_Work to be completed_
Look through the listing below, find every line with the string "Syöpäpotilaat", and copy it.

==============================

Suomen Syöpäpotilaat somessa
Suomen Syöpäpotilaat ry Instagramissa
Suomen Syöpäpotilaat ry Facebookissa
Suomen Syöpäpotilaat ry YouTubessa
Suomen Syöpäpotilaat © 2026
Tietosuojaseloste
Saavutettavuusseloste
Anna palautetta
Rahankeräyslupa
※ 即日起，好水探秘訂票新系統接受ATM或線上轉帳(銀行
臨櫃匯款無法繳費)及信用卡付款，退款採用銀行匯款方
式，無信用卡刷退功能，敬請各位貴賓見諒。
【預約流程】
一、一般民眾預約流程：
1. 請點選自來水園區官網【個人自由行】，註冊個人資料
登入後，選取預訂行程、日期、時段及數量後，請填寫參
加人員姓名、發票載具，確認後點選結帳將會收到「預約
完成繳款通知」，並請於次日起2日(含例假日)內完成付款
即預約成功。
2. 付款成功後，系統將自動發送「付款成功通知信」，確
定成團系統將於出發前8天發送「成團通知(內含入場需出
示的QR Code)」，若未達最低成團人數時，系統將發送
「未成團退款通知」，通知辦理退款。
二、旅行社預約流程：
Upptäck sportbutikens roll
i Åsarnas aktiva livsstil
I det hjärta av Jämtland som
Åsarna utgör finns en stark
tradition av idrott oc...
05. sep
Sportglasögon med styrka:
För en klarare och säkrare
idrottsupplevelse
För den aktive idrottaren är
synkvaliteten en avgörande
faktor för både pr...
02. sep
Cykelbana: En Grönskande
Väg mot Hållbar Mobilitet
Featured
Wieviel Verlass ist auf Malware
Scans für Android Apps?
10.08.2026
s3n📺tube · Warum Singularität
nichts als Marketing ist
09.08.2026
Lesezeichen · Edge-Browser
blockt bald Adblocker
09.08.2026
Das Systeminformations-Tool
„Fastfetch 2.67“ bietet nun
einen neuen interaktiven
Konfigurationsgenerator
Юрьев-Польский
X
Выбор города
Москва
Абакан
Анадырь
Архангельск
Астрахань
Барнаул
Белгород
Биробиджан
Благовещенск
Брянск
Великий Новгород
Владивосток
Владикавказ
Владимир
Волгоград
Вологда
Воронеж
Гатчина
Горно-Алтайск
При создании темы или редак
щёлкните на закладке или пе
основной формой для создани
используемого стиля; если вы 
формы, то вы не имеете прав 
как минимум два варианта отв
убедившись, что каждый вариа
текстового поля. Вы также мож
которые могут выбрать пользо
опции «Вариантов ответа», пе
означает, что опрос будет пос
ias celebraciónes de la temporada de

==============================

_Result of the task_
Suomen Syöpäpotilaat somessa
Suomen Syöpäpotilaat ry Instagramissa
Suomen Syöpäpotilaat ry Facebookissa
Suomen Syöpäpotilaat ry YouTubessa
Suomen Syöpäpotilaat © 2026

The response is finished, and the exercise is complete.